After putting on disposable gloves and scraping away the old wax ring with a putty knife, slip the old anchor bolts out of the flange slots. Insert new bolts in the flange slots, heads downand align them opposite each other to match the corresponding holes in the toilet base.
With the new bolts in place, fit a new wax ring on the flange and set the toilet carefully over the bolts, pressing gently until it rests flat on the floor. Make sure not to make it too tight. Install the toilet valve assembly. You may need to install the valve assembly all the parts inside the tank if it is not pre-installed.How do you remove closet/toilet bolts from flange still in floor?
There should be appropriate instructions on the packaging when you purchase the assembly, but you can also ask your local hardware store employee for advice. Install the toilet seat lid and ring. If they were not already installed, you will need to secure these to the toilet with the appropriate bolts. Reconnect the supply line. Reconnect the water supply line, using either the new line or the old one if it was in good shape.
Turn the water back on. Try flushing a few times once the water is on to make sure there are no leaks. Caulk the base of the toilet. Choose an appropriate caulk and thoroughly caulk around the base of the toilet. You may prefer to omit this last step.
If you have a leaking wax seal on your toilet, or if a wax ring seal leak develops later, you will trap water under the base of the toilet. If the sub-floor is wood it will eventually rot it out leading to all sorts of problems when repairs are necessary.
No, it only works temporarily and is done by many an "expert" plumber. Forget the wax and go wax-free with a silicone foam ring, they handle a much larger gap for improper toilet installations. Not Helpful 0 Helpful 2.
Replace a Toilet
How long does it take to replace a toilet? For a novice, 1 hour, assuming the toilet's just being replaced for water or flush efficiency.
For a pro, minutes at the most. Not Helpful 0 Helpful 0.
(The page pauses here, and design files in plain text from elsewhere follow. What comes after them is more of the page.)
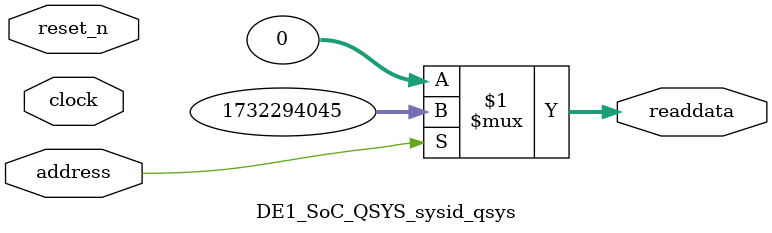
<source format=v>



// synthesis translate_off
`timescale 1ns / 1ps
// synthesis translate_on

// turn off superfluous verilog processor warnings 
// altera message_level Level1 
// altera message_off 10034 10035 10036 10037 10230 10240 10030 

module DE1_SoC_QSYS_sysid_qsys (
               // inputs:
                address,
                clock,
                reset_n,

               // outputs:
                readdata
             )
;

  output  [ 31: 0] readdata;
  input            address;
  input            clock;
  input            reset_n;

  wire    [ 31: 0] readdata;
  //control_slave, which is an e_avalon_slave
  assign readdata = address ? 1732294045 : 0;

endmodule



</source>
How to Replace Toilet Anchor Bolts
I have a round shape toilet bowl. Can I replace it with an oval shape bowl? The toilet you are measuring is actually 12 inch rough in. An oval shape toilet will go right on with no problems.
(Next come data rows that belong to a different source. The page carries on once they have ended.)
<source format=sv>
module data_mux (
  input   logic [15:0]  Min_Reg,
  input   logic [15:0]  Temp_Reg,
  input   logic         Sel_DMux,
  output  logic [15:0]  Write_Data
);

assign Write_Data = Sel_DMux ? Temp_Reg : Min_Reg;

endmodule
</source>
Be sure to check the toilet flange in the floor for cracks. Spread old newspapers over the towels to avoid an additional mess as the remains of the wax ring may stick to the bottom of the bowl.
Scrape the old wax ring from the floor flange with a putty knife to access the closet bolts. Some wax rings come with a polyethylene flange that installs into the floor's waste opening. Remove this flange form the floor opening, if applicable. Remove the nuts and washers holding the original closet bolts in the flange. Slide the bolts along the slots in the flange to the keyhole opening.
Lift the bolts from the flange. Alternatively, if your flange does not have keyhole openings in the slots, loosen the bolts holding the flange to the floor until you can tilt the closet bolt heads from the slots in the flange. Insert new closet bolts into the flange. Slide the bolts to the location of the original closet bolts.
Secure the bolts with new noncorrosive washers and nuts. Install a new wax ring onto the flange around the floor opening. Lift the toilet bowl and set it into place over the ring and closet bolts. Clean any wax ring remains from the bottom of the bowl before resetting the bowl onto the bolts and flange.
Understanding what is necessary from them will ensure that you get the correct type. Begin by removing the existing toilet bolts with a wrench, if they are present. The withdrawn bolts can be used to ensure that the correct sized replacements are obtained.
Where a new installation is taking place and there are no bolts to remove, measure the diameter of the holes at the base of the toilet bowl and at the rear of the cistern and use these dimensions. If you are not undertaking a straight replacement, you will need to start by drilling the holes to accommodate the toilet bolts.